Esercizio 1 — Ricopia parola per parola il passo dell'editoriale che comincia dalle parole "Per quanto riguarda" e si chiude dopo "finta di credere!...".
Esercizio 2 — Ripeti identiche le righe dei materiali dell'esercizio, a partire da quella che contiene "雨夜·一雨遂通夕, 夏夜·一雨洗空旷, 夏夜·一雨昭苏外" fino all'ultima riga compresa. Escludi le immagini dalla risposta.

Testo fornito —
┌──

Editoriale del n. 52 di "Alternativa di Classe"

pippo civati

"Possibile" di Pippo Civati, è una delle tante espressioni di una sinistra borghese di fatto subalterna al PD.

A fine marzo è stata fissata dal Ministro dell'Interno M. Minniti la data delle prossime elezioni locali, tramite decreto: sarà l'11 di Giugno (con eventuali ballottaggi per la carica di sindaco, da tenersi poi il 25); ma il clima elettorale, pur costantemente latente, c'è sicuramente dall'esito referendario del Dicembre scorso... Certamente, nei primi giorni alcuni “neofiti” della politica ufficiale si “illudevano” che la sconfitta di M. Renzi avrebbe portato ad una scadenza ravvicinata anche per le elezioni politiche, ma questo, evidentemente, non corrispondeva agli interessi materiali del capitale e degli stessi parlamentari (vedi ALTERNATIVA DI CLASSE Anno IV n. 48 a pag. 1).
Per quanto riguarda i due referendum validati, quelli su vaucher e responsabilità negli appalti, su cui la CGIL continua una campagna politica quantomeno inutile, anche se è stata formalmente fissata la data del prossimo 28 Maggio per “il voto”, il Decreto varato dal Governo Gentiloni è destinato ad eliminare tale scadenza, facendo, però, oggi figurare come “vincitore” l'impegno “riformatore” di quel sindacato, dato il (provvisorio) accantonamento dei vaucher. Una “vittoria di Pirro”, cui S. Camusso ed il resto del vertice fanno finta di credere!...

└──

(Immagini dei grafici renderizzati)

┌──

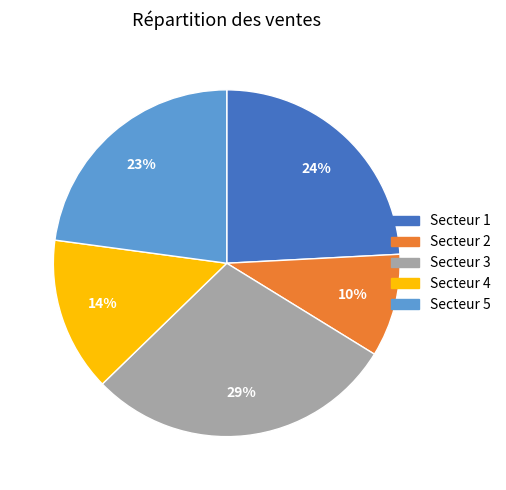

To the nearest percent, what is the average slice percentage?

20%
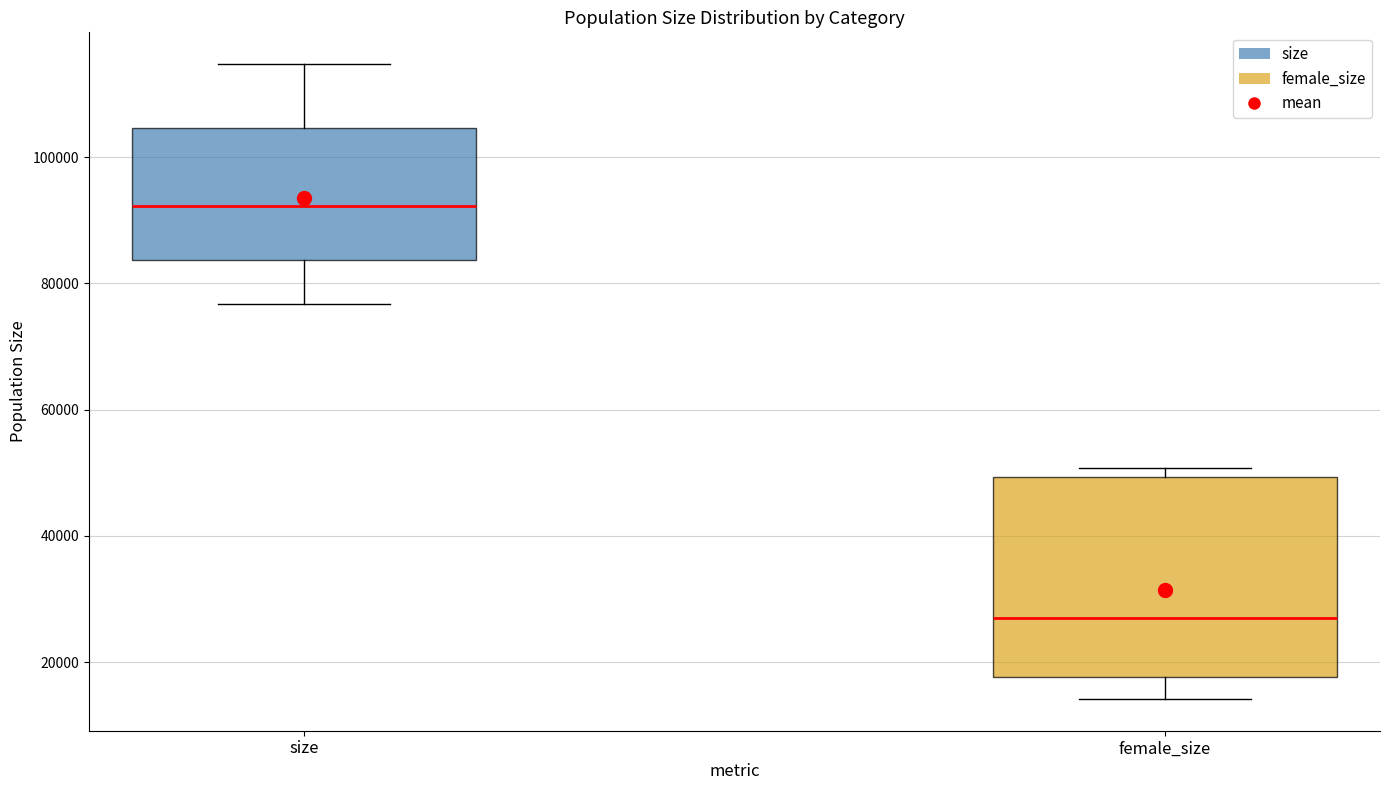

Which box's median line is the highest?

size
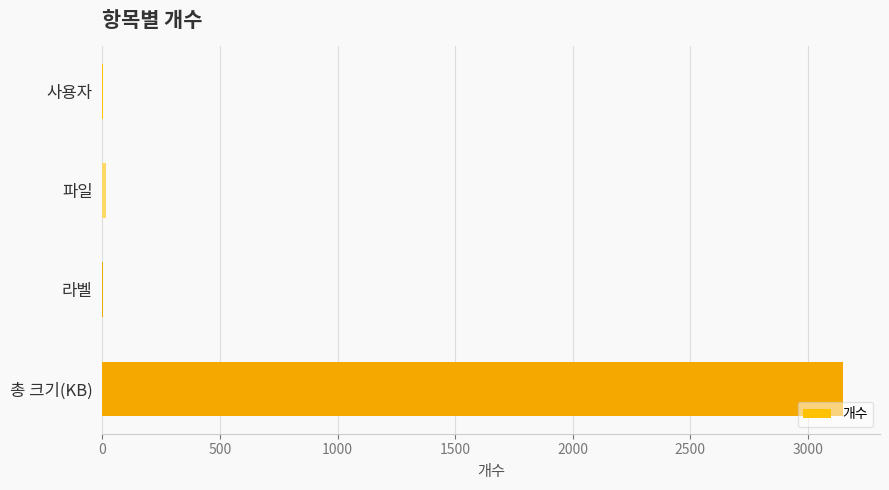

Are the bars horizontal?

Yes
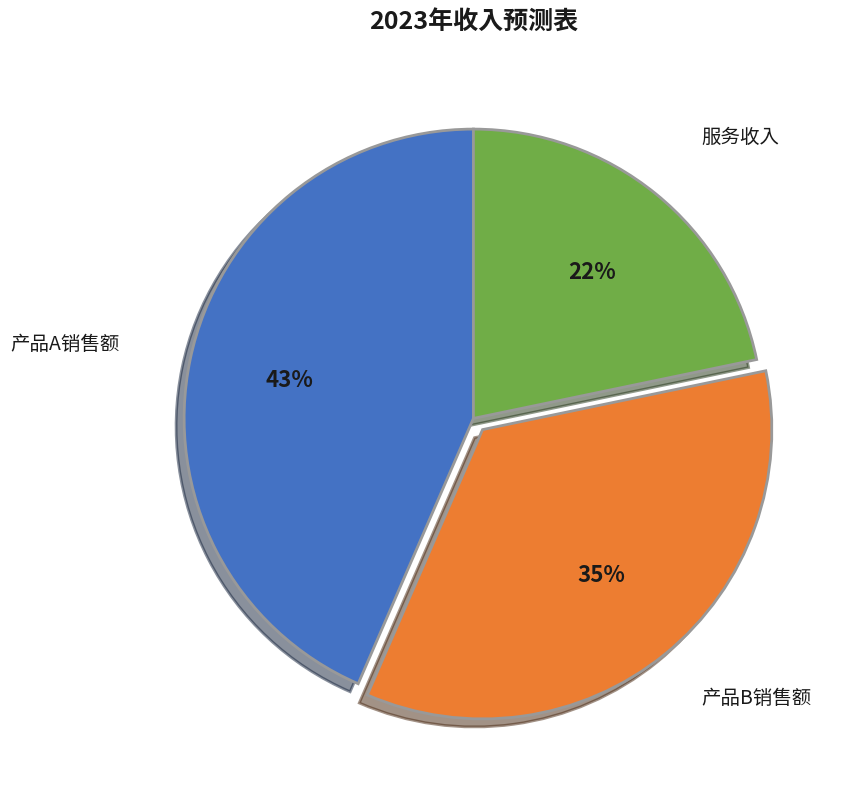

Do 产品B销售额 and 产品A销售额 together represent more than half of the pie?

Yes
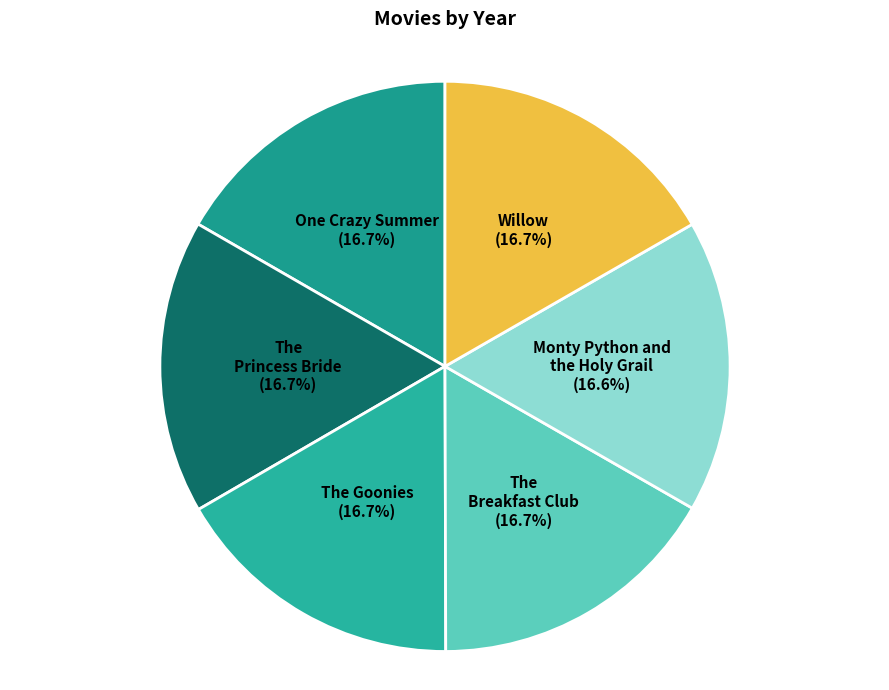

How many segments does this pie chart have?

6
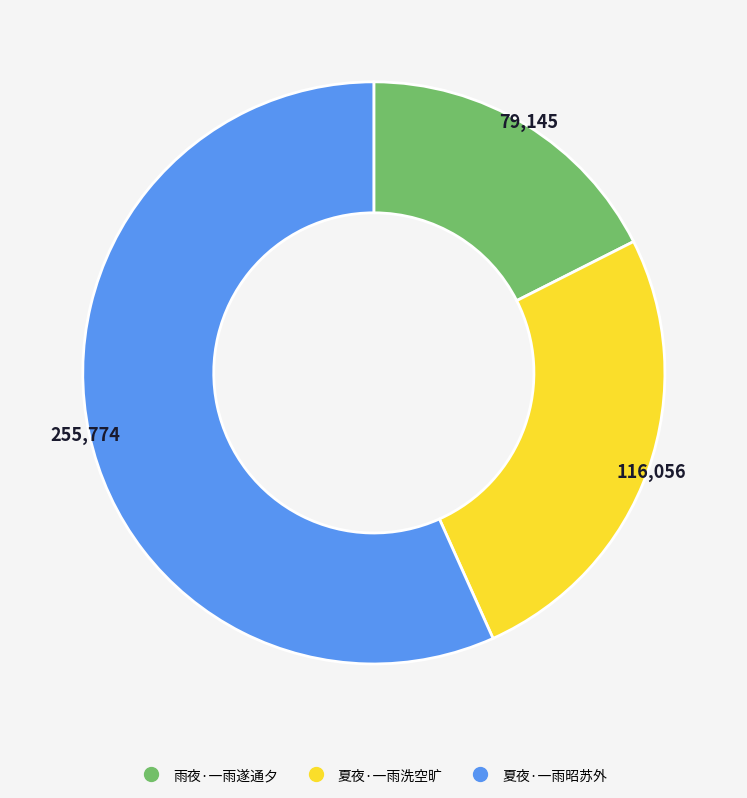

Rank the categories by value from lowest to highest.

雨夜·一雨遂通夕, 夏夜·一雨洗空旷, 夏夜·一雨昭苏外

└──

Risposta scritta 1 —
Per quanto riguarda i due referendum validati, quelli su vaucher e responsabilità negli appalti, su cui la CGIL continua una campagna politica quantomeno inutile, anche se è stata formalmente fissata la data del prossimo 28 Maggio per “il voto”, il Decreto varato dal Governo Gentiloni è destinato ad eliminare tale scadenza, facendo, però, oggi figurare come “vincitore” l'impegno “riformatore” di quel sindacato, dato il (provvisorio) accantonamento dei vaucher. Una “vittoria di Pirro”, cui S. Camusso ed il resto del vertice fanno finta di credere!...

Risposta scritta 2 —
雨夜·一雨遂通夕, 夏夜·一雨洗空旷, 夏夜·一雨昭苏外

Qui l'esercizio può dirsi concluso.